CHAPTER XVII.

The "breaking down" predicted by Dr. Winters, took the form, not of hysterical emotion, as he had anticipated, but of physical languor and spiritual apathy, which were more alarming. Jessie moved, spoke, and thought like one in a trance; acquiescing in every proposal made by her sister and Roy; obeying every request without demur or inquiry. If left to herself she asked nothing except to be allowed to sit or lie passive for hours together; her great eyes closed or blank; her countenance set in the gloomy weariness that had marked it from the moment her hand left her dead father's forehead—a look that said she had henceforward nothing to hope for or to fear.

Few husbands would have had tolerance with this excessive grief for the loss of a parent, however beloved, and worthy of filial attachment. One might search far and long without finding a man whose sympathy with the demonstration of this would incite him to warmer love and fonder care for her, who, for the time, overlooked his claim to supreme regard in her devotion to a memory.

"You could not mourn more bitterly for me!" I once heard a man say in impatient reproach, upon surprising his wife in tears within a week after she had committed an indulgent parent to the grave.

He was a good man, and an affectionate husband, but he could not endure the semblance of a divided allegiance.

Had Roy Fordham's love been of this sensitive and exclusive type, it would have been chafed threadbare before the honeymoon was one-tenth wasted. The new bond between them she ignored entirely—not, it was evident, in wilfulness or shyness, but because it had no place in her thoughts; was a matter of no moment in comparison with the event that steeped her whole being in despondency. It was well that neither he nor Eunice had any knowledge of the continuous warfare of the summer, the fiercer struggle of that early September day, the morrow of which had brought a fresh sorrow in her father's illness. Had they comprehended all this, superadded to their fears that her three weeks' watching and its finale had seriously affected her nervous system, they would have had small hope of the curative power of Nature and of Love. She was, in reality, insane for the three days immediately succeeding her marriage, if lack of feeling, thought, and connected memory signify mental aberration. In after years, this period was almost a blank in the retrospect, a confusing dissolving view that defied her scrutiny. While it lasted it was a nightmare from which she had not strength to awaken.

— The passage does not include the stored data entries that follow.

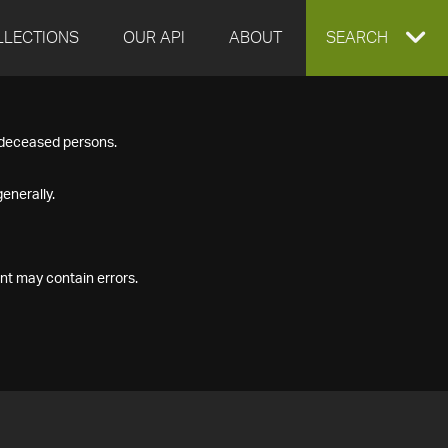
LLECTIONS
OUR API
ABOUT
EXPAND
SEARCH
SEARCH
f deceased persons.
BOX
enerally.
nt may contain errors.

When she was led by Roy to take a last look at her father's face as he lay in his coffin ready to be transported to the church, her eyes were vacant and dry, her features emotionless.

"He looks very natural!" she said slowly, like one trying to recall the conventional phrase in such circumstances.

When Eunice bent weepingly to kiss the frozen lips where still lingered the smile of ineffable peace with which he had named his wife, Jessie eyed her with a mixture of wonder and perplexity; and remarking again, "Very natural! almost life-like!" turned away, with the air of one who had said and done all that could be required of her.